Y-axis rotation is enabled whenever the user clicks on a point not on the virtual object. We assign the cursor a y-coordinate of 0 and multiply its x- and z-coordinates to keep them on a pre-determined circle around the origin.

Code Excerpt 4
//Place within toSurfaceCoord when we discover that the user has clicked outside of
//the 3D image
}
if(surfacePoint == null){//The user clicked outside the 3D image
   //Pretend he clicked on a point with depth 0 and enter y-axis rotation mode.
   inBounds = false;
   axisConstraint = 'y';
   surfacePoint = outOfBoundsMouseDown(cursorPoint);
}
}
DrawingCanvas.outOfBoundsMouseDown
//a DrawingCanvas member. An arbitrary radius value we use when theSolid is
//rotating around the y-axis
double yrotRadius = 100;
//Keeping the cursor's direction from the origin the same, bring it to the circumference
//of a circle centered on the origin with radius length yrotRadius.

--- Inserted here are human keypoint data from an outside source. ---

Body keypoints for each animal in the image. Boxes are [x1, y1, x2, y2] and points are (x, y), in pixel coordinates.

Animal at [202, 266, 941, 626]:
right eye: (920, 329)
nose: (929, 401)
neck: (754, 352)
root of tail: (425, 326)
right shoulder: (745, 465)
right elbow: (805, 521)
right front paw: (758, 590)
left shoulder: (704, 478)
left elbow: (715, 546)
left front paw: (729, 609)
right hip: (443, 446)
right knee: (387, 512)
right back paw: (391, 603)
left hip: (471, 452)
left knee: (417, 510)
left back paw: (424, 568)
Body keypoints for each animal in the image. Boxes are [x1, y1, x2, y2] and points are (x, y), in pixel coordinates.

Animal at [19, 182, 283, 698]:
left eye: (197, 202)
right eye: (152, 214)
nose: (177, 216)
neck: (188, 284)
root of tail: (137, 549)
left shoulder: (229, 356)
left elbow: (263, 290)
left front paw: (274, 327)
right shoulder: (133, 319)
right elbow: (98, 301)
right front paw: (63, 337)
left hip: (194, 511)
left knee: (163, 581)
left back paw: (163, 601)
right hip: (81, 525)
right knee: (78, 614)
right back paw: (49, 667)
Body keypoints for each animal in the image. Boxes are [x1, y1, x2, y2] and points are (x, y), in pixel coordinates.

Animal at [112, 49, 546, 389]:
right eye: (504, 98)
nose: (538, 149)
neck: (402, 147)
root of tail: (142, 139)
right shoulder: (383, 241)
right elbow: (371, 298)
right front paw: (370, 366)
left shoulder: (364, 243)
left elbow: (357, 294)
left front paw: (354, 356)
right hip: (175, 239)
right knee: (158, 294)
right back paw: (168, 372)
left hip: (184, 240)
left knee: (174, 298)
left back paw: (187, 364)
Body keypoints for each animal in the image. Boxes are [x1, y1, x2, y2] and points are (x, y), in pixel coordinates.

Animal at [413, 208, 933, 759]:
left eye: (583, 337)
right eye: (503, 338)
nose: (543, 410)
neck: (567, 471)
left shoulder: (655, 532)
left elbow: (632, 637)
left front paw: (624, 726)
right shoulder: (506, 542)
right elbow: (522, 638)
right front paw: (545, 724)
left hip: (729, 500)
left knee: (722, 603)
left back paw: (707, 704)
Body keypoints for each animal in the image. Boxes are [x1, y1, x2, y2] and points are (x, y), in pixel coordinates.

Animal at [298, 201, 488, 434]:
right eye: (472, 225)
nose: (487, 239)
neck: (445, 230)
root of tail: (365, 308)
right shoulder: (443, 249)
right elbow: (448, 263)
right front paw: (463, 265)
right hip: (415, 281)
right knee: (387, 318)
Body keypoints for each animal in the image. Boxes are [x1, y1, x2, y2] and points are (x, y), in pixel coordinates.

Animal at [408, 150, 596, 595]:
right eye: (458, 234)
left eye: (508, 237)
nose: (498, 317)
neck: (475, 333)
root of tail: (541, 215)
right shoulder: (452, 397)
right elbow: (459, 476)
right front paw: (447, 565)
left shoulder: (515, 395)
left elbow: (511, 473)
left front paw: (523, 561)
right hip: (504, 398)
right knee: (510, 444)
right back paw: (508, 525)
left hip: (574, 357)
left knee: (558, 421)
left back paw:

If the cursor
//happens to be on the origin, it has no direction so return null. The calling routine
//will then ignore the mouseDown.
OrderedTriple outOfBoundsMouseDown(
OrderedTriple cursorPoint)
{
double m = cursorPoint.length();
if(m == 0) return null;
//remember the new radius of the sphere of influence
lastRadius = yrotRadius;
//place the coordinate on this sphere
//cursorPoint already conveniently has y-coordinate of 0
return cursorPoint.times(lastRadius/m);
}

We continue to do this as the user drags the cursor. (Code Excerpt 5). What the user can't do by hand, we do with a little bit of code.

Code Excerpt 5
//Constrain rotation to the y-axis. Place this within DrawingCanvas.mouseDrag before
//newCoord is computed. We must generate a newCoord that is exactly on the
//circumference of a circle with radius length yrotRadius. Since the usual method for
//computing a coordinate based on the cursor's 2D position will not be exact, we have
//to handle the computation of newCoord here too.
{
if(axisConstraint == 'y'){
   //the cursor's 3D coordinates
   OrderedTriple cursorPoint =
     new SpacePoint(event.x, event.y);
   //if the cursor is on the origin we can't use it
   if( cursorPoint.x == 0 && cursorPoint.z == 0 ) return;
   //put newCoord on the circumference of the circle
   newCoord = cursorPoint.times(
     lastRadius/cursorPoint.length() );
}
}

Conclusion

By consistently applying the laws of perspective we have arrived at a method for allowing true to life mouse control over the rotation of a virtual 3D object. This method is implemented in an applet I wrote named Archimedean. Keeping in mind the performance limitations inherent in a 100% Java implementation, the rotational response to cursor movements in Archimedean is the best I have seen in any 3D program on the web including VRML viewers. Most unique is the care taken in selecting the exact point on an object's surface that corresponds to the cursor location. When coupled with the correct interpretation of the cursor's path, this produces a remarkable feeling of "hands on" manipulation.